◆ **WHAT YOU WILL DO**:
Report only how many lines of the records contain the word "useMemo".

--------------------------------

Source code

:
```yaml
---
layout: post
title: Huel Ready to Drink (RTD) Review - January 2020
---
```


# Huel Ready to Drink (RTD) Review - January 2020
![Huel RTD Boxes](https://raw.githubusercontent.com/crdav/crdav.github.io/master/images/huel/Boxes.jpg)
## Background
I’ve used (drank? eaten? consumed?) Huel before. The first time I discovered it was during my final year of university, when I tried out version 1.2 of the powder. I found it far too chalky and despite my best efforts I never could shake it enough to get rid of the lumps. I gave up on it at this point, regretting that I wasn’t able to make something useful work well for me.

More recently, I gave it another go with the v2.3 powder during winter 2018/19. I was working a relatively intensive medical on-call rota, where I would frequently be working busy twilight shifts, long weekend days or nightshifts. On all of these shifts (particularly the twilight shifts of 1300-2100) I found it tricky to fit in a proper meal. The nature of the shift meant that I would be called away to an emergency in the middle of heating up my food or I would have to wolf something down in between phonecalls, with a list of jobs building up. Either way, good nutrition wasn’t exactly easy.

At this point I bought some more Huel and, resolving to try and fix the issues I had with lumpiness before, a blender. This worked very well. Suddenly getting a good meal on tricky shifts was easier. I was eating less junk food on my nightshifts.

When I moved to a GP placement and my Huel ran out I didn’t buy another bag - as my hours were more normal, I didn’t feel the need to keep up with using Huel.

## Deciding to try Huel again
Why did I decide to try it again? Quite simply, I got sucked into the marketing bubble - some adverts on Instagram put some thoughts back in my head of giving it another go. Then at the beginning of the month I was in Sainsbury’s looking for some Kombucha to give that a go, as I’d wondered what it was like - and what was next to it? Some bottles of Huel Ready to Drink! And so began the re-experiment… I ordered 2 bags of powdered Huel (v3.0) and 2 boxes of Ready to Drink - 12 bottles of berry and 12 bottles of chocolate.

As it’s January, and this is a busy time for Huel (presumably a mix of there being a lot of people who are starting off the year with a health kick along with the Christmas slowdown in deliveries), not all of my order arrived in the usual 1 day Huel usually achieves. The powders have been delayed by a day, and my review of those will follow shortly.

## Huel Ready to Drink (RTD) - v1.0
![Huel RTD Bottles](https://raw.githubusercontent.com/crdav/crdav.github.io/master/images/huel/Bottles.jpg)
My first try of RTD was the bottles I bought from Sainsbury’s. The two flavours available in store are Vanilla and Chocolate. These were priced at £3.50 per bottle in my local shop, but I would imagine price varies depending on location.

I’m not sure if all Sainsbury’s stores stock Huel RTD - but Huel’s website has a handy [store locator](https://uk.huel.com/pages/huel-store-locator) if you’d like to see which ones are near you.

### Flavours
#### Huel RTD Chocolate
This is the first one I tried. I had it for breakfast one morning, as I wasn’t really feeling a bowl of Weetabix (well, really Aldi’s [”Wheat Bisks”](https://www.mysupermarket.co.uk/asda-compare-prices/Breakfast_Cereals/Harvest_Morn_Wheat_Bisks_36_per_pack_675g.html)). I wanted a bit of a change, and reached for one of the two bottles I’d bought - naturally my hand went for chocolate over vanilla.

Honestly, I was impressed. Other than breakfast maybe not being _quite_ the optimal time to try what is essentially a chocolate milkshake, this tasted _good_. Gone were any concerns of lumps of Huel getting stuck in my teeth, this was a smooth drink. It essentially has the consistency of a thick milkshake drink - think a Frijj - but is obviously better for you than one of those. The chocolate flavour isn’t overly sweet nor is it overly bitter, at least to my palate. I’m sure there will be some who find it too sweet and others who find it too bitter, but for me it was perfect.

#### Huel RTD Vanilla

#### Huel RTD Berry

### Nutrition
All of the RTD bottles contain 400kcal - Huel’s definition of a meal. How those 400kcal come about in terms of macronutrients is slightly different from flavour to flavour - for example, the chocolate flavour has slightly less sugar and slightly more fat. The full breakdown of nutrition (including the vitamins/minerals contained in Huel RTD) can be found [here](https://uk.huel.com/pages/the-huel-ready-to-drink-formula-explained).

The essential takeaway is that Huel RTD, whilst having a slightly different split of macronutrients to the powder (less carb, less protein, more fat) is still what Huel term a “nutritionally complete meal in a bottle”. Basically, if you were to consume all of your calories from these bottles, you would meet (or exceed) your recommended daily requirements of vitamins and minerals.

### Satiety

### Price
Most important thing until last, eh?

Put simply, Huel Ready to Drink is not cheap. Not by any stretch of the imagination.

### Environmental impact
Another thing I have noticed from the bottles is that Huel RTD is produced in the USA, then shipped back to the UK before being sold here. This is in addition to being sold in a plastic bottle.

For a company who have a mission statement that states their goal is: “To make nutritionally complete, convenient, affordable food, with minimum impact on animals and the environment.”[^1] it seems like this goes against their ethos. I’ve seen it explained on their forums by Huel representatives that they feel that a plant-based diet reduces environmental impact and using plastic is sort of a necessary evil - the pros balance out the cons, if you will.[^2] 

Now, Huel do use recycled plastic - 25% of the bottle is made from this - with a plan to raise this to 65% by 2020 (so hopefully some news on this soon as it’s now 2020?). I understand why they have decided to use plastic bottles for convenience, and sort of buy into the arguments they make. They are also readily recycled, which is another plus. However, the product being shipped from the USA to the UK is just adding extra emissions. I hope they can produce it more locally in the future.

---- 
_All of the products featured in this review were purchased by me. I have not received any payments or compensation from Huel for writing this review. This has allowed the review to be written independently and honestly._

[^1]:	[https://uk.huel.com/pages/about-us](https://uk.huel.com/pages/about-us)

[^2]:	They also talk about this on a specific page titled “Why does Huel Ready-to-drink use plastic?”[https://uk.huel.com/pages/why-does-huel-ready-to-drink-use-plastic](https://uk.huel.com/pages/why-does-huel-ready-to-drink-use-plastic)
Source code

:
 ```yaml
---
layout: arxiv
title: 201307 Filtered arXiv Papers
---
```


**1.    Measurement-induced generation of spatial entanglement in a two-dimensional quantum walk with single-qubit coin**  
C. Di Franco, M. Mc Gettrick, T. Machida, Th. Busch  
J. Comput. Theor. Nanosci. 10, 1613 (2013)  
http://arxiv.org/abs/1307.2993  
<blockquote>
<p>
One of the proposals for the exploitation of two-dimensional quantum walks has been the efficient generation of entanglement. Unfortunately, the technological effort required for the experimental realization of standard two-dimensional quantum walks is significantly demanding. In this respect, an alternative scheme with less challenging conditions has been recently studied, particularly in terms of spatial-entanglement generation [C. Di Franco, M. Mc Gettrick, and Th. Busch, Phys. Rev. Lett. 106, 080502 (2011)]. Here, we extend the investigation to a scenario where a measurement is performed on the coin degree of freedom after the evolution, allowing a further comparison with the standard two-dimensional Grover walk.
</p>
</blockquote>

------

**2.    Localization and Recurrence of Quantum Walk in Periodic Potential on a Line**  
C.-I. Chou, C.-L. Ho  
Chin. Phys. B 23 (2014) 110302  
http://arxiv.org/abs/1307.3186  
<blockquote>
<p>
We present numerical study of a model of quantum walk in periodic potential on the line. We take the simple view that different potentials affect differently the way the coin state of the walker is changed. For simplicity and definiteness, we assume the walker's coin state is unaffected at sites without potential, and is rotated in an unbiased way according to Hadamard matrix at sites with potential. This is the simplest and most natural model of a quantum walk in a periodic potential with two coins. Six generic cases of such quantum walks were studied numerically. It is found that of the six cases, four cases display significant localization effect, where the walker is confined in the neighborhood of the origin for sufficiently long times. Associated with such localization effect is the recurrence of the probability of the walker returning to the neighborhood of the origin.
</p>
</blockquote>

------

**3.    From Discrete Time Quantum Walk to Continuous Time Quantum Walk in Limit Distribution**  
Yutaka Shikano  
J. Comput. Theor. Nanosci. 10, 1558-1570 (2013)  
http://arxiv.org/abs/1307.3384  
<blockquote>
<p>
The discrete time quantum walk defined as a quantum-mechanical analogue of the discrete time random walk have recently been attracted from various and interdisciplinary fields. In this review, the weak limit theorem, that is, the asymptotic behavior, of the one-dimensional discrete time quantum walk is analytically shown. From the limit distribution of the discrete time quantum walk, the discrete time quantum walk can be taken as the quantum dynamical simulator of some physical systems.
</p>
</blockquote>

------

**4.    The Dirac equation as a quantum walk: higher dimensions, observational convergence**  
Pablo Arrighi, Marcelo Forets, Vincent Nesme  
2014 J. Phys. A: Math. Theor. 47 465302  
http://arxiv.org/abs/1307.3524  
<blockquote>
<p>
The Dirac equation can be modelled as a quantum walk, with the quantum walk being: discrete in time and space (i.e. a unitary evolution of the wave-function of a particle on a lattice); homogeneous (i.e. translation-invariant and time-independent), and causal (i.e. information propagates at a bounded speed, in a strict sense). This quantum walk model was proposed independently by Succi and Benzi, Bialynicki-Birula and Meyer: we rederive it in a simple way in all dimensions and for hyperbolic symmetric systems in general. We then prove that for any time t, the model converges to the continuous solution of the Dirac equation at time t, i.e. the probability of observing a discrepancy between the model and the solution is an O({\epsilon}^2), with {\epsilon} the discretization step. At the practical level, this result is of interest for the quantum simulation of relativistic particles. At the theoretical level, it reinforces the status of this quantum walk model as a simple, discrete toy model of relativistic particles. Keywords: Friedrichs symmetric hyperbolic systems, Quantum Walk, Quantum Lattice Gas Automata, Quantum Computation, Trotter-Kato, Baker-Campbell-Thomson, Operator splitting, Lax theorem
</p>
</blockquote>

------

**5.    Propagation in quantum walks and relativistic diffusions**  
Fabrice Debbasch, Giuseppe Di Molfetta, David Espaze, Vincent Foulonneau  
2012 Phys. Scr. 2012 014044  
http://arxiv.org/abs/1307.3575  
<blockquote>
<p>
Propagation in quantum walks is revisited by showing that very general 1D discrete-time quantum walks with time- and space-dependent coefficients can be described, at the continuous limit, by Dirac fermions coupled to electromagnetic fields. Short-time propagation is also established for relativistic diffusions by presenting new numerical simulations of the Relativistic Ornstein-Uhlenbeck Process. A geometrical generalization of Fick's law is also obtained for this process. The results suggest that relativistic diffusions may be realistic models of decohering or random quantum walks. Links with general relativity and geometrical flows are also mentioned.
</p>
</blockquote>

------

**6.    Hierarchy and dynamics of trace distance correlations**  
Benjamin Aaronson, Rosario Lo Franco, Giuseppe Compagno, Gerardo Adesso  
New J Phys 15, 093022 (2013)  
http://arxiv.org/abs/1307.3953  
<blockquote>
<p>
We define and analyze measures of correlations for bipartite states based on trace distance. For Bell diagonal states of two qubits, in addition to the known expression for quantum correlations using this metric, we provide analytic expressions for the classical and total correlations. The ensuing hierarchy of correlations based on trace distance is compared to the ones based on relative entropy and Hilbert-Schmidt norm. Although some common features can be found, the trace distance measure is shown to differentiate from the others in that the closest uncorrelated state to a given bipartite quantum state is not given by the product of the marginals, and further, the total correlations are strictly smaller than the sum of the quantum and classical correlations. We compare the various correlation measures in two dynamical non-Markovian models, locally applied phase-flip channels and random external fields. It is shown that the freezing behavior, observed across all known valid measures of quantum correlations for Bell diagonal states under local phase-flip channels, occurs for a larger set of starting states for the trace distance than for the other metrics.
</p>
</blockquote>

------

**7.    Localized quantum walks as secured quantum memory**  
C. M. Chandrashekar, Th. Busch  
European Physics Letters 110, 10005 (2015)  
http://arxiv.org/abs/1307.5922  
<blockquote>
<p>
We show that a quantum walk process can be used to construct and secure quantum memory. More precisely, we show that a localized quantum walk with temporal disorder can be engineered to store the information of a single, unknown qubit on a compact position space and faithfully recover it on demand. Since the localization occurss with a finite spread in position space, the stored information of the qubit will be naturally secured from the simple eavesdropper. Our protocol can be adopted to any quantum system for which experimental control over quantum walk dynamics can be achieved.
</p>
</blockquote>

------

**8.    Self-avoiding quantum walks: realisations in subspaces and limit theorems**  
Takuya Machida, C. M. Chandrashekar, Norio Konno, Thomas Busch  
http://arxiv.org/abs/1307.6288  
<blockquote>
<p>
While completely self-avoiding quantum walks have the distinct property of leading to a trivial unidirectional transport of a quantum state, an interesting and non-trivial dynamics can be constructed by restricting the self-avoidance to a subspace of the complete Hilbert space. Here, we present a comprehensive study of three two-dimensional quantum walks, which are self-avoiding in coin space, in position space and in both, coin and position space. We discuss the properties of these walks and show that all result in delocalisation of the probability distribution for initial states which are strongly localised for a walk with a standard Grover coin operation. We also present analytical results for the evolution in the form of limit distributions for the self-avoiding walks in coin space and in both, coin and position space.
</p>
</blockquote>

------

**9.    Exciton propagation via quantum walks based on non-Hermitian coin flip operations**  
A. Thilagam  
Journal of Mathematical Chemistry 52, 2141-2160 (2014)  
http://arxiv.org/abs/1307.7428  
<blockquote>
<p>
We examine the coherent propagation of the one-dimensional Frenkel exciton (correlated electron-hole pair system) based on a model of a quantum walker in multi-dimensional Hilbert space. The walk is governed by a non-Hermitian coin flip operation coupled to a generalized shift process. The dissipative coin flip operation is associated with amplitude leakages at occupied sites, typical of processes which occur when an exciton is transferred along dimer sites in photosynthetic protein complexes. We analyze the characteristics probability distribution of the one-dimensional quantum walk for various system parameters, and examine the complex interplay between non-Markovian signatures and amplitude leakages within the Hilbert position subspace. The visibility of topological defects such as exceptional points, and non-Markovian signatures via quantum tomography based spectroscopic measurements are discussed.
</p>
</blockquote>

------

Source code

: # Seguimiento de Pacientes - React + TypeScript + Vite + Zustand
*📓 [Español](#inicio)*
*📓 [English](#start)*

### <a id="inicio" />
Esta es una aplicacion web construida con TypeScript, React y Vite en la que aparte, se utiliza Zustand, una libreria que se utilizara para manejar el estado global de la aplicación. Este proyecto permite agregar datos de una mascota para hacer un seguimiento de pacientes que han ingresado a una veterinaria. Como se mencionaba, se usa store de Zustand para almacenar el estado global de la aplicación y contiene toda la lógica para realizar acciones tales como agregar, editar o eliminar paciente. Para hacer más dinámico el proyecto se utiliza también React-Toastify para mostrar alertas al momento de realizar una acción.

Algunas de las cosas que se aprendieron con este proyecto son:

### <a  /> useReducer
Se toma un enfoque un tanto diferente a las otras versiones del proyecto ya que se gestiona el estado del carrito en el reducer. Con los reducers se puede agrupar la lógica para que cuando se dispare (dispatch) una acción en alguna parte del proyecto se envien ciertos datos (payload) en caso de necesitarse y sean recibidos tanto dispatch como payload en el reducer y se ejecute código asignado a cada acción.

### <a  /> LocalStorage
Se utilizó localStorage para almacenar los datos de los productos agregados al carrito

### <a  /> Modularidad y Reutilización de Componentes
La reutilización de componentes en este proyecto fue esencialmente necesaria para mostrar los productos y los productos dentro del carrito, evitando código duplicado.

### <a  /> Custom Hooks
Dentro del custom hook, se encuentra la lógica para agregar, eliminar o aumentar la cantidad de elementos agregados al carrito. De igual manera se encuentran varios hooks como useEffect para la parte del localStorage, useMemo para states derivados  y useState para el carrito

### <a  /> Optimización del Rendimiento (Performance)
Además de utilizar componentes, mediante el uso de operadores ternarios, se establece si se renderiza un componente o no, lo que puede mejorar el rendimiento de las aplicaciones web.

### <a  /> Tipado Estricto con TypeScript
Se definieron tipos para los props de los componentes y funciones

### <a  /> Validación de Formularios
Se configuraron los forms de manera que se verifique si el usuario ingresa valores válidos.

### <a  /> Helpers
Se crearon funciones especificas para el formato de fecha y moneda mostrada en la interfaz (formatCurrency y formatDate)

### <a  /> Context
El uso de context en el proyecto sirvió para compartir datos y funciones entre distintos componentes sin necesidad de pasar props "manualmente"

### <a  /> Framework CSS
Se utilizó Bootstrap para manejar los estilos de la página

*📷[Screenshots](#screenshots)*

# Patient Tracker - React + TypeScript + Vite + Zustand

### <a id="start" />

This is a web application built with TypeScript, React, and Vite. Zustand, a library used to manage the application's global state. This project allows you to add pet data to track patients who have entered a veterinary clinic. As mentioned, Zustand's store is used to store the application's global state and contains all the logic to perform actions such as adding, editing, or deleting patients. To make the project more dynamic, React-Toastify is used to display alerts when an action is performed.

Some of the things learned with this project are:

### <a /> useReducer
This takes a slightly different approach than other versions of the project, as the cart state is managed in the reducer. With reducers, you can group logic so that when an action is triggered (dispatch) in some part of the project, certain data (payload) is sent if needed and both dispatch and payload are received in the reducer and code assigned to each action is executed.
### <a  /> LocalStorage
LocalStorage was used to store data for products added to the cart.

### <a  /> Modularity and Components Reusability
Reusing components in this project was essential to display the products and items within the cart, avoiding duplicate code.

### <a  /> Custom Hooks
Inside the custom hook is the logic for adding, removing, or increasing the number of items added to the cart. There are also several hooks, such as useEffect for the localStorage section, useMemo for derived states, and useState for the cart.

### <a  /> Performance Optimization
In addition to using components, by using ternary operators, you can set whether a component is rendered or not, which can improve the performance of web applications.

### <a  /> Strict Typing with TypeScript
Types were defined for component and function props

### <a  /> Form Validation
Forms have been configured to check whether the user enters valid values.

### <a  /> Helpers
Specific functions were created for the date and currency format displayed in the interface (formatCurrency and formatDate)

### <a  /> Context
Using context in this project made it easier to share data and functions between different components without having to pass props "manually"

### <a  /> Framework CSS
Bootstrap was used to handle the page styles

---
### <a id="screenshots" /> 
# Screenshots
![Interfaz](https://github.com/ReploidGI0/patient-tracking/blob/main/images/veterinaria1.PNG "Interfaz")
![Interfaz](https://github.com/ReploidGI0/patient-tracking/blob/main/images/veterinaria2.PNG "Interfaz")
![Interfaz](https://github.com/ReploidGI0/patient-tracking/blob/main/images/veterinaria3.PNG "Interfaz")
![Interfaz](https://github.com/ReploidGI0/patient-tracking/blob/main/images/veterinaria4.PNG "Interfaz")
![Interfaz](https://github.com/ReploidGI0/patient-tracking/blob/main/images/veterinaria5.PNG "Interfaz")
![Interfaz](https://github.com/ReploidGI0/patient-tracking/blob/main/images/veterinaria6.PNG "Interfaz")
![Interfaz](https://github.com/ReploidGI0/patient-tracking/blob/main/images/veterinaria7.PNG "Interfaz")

--------------------------------

◆ **TASK RESPONSE**:
2